• [TEXT PASSAGE]
⟨

Thursday, September 27, 2007

Death where is thy sting: Funerals in an African village

I've been feeling somewhat like a ghoul lately because I've been trying to research what the funerals in my village are like and have been running around town asking people, "Are there going to be any funerals next week?"

"No, Jane," answered the village grandmother that I stay with. "There are no funerals planned for next week or the week after." But this is actually a good thing. It means that, even though I'm not doing first-hand research on this subject, nobody in my favorite village is dying either.

Willingly, I switched to second-hand resources -- one of the village elders whom I knew well and who knew the full 411. "Tell me about funerals," I asked Mma X. "What are they like? Does just the close family come or is everyone in the village invited?"

"The whole village comes and also the neighboring villages too."

"And they have a service in a church?"

"Yes. The program lasts for two and a half or three hours. And then they take the coffin to the graveyard."

"In America, they have open coffins. Is the coffin closed here?"

"Yes. There is a funeral parlor director. He drives the coffin to the graveyard and the family takes a taxi. The rest of the people just walk."

"And after the funeral?"

⟩

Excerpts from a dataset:
⟨

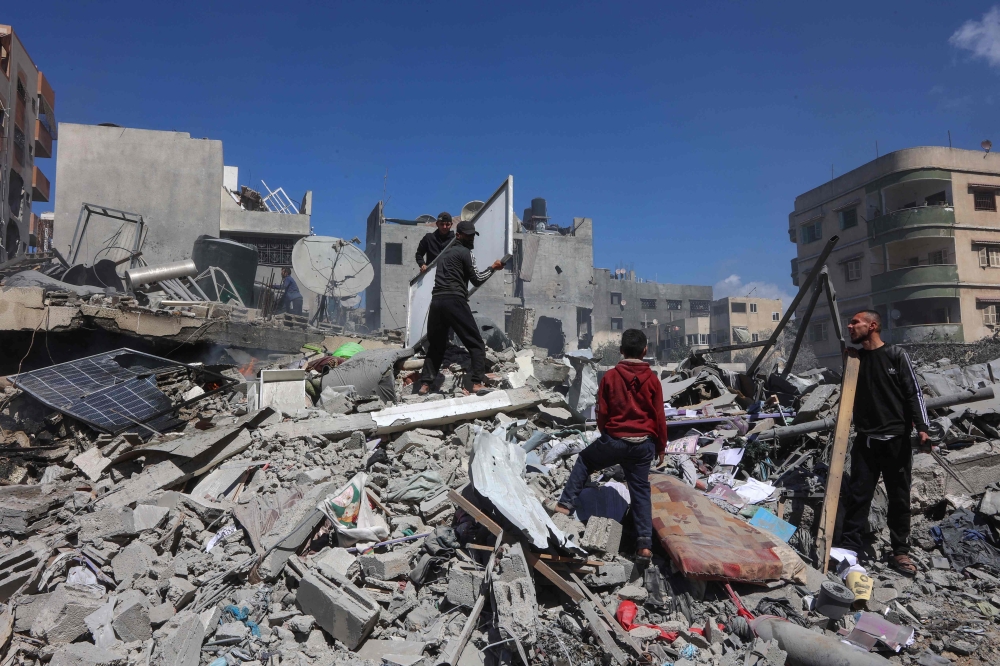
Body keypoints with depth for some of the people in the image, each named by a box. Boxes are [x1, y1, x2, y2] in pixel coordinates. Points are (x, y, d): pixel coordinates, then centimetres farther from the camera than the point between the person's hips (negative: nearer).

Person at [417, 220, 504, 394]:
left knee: (435, 345, 16)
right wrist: (493, 268, 15)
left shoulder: (445, 253, 28)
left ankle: (425, 385, 9)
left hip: (437, 301, 7)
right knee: (476, 344, -1)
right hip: (454, 301, -7)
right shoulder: (465, 252, 4)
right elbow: (477, 279, 3)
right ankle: (477, 384, -10)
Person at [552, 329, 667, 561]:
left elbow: (602, 412, 2)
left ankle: (566, 503, 16)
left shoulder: (610, 376, -4)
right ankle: (645, 543, 6)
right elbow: (659, 416, 0)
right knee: (641, 491, 11)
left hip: (614, 440, -1)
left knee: (584, 459, 24)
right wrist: (661, 446, 12)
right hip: (643, 445, 1)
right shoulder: (652, 379, -3)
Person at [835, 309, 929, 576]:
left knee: (899, 497, 6)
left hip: (896, 438, -3)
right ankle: (849, 543, 5)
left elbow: (913, 392, -4)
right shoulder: (854, 358, 11)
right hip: (865, 439, 3)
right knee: (857, 493, 0)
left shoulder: (896, 355, 0)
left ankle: (900, 551, 14)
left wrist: (921, 427, -12)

⟩

• [YOUR TASK]
Output the passage of the text on village funerals from "Death where is" to "is dying either.", copied word for word. The lines are independent material with no connection to the text on village funerals.

• [SOLVED EXERCISE]
Death where is thy sting: Funerals in an African village

I've been feeling somewhat like a ghoul lately because I've been trying to research what the funerals in my village are like and have been running around town asking people, "Are there going to be any funerals next week?"

"No, Jane," answered the village grandmother that I stay with. "There are no funerals planned for next week or the week after." But this is actually a good thing. It means that, even though I'm not doing first-hand research on this subject, nobody in my favorite village is dying either.